= Nestoritsa =

Nestoritsa (Несторица) was a Bulgarian noble and general during the reign of Emperors Samuil (997-1014); Gavril Radomir (1014–1015) and Ivan Vladislav (1015–1018). He was one of Bulgaria's most skillful military commanders.

In 1014 when the Byzantine Emperor Basil II was stopped by the wooden palisade around the village of Klyutch, Samuil decided to draw Basil's attention from there and sent Nestoritsa with a large army to strike in southern direction. Nestoritsa marched through the Vardar valley to the second-biggest Byzantine city, Thessaloniki. In the vicinity of the city the Bulgarians were engaged by enemy forces under the governor of Thessaloniki Theophylactus Botaniates and his son Michail.

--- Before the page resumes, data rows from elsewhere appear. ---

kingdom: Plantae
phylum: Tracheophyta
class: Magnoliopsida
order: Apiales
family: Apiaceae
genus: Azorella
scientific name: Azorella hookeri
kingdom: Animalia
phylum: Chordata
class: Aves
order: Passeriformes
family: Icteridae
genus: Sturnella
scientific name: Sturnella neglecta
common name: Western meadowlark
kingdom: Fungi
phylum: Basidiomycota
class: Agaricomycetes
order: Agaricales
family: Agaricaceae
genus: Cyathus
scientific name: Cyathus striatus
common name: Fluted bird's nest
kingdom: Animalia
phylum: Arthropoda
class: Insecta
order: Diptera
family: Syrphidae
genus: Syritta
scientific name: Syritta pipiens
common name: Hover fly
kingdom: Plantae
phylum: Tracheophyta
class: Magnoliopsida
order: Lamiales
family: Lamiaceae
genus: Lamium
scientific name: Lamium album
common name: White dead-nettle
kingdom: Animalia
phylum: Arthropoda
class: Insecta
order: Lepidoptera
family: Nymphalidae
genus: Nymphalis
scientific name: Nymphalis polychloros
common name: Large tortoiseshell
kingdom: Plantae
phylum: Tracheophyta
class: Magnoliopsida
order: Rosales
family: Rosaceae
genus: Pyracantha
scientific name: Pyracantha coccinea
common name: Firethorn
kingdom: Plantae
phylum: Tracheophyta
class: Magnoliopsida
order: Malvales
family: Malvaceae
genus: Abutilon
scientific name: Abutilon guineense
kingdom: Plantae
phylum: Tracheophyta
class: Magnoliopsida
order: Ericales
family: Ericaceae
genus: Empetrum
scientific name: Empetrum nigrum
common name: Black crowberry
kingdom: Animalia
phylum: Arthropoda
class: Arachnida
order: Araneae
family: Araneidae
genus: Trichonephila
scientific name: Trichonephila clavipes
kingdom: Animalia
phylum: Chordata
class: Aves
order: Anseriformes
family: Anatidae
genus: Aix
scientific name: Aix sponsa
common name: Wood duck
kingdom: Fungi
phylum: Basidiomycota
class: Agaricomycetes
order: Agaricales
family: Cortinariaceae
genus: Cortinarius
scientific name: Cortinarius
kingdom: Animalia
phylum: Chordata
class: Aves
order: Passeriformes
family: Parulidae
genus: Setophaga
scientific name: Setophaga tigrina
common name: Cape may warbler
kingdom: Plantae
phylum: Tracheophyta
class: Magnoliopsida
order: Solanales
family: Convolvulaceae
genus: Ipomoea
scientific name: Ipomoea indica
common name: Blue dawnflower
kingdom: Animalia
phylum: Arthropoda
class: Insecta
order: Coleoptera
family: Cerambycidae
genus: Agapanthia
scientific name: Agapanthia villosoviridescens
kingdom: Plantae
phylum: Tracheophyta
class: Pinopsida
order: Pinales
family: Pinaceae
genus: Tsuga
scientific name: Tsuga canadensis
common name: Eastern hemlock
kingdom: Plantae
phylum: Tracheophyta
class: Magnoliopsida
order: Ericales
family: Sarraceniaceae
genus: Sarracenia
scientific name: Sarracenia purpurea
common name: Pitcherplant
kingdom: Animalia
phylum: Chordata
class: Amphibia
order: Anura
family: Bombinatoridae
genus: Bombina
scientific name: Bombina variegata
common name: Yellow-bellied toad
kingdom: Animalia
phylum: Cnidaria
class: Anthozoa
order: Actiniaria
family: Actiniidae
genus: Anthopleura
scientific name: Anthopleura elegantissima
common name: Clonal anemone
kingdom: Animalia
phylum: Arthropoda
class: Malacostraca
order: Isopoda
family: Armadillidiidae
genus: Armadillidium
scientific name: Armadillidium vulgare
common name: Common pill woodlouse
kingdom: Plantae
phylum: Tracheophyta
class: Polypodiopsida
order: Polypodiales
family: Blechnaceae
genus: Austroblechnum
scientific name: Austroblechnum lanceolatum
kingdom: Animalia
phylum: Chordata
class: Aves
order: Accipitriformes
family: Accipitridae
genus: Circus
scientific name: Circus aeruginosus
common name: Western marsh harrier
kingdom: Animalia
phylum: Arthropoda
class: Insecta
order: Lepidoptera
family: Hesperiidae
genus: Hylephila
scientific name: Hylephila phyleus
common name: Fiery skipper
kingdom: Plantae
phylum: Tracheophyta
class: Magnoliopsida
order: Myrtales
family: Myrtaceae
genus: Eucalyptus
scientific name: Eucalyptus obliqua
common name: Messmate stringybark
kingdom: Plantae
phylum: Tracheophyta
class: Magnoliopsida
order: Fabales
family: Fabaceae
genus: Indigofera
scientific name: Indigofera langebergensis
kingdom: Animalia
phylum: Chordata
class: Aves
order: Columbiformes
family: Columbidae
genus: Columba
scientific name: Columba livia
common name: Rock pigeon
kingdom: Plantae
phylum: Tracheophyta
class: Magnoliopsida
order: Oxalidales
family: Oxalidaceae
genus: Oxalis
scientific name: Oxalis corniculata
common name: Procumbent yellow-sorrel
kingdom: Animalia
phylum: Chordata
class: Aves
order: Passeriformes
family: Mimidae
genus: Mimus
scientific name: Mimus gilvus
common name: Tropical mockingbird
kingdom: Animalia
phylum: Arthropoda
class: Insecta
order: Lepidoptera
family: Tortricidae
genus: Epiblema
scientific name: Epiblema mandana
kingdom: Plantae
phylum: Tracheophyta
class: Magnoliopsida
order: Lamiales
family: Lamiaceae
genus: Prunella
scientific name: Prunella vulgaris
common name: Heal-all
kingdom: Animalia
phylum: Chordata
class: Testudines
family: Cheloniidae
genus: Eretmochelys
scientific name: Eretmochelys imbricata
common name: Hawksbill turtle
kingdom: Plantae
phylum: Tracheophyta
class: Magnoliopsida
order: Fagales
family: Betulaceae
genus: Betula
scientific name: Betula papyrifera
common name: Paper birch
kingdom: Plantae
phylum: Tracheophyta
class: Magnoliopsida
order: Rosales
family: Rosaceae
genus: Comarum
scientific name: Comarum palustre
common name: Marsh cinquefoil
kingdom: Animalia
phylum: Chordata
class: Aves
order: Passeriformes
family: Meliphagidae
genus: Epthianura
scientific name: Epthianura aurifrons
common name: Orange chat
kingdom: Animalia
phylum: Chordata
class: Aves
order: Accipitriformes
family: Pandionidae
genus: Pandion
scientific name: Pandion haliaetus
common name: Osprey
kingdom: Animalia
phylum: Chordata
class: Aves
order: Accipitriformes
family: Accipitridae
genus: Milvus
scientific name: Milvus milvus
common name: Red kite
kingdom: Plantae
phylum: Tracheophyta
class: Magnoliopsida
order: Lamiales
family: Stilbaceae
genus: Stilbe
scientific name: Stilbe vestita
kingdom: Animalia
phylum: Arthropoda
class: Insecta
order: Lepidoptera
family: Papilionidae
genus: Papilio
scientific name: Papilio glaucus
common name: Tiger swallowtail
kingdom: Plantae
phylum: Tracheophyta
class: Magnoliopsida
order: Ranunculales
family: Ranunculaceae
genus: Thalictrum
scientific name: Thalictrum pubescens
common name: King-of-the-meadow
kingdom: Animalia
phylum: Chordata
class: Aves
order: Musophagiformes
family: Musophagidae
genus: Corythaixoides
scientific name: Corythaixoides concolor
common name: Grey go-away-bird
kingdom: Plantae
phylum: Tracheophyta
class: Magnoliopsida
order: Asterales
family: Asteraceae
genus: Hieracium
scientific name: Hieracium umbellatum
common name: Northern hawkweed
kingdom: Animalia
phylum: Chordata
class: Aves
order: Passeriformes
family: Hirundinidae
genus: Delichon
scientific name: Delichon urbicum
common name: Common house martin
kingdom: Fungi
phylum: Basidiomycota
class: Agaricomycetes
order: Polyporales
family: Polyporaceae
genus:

The battle was bloody with heavy casualties for both sides but in the end the Byzantines emerged victorious and captured many soldiers and weapons. Soon after that followed the major defeat in the battle of Kleidion.

Despite the defeat the Bulgarian resistance continued for four more years until the death of Emperor Ivan Vladislav finally broke the spirit for struggle and many noble decided to surrender keeping their title. Nestoritsa was among them surrendered with his troops to Basil II in the late 1018 along with Lasaritsa and Dobromir.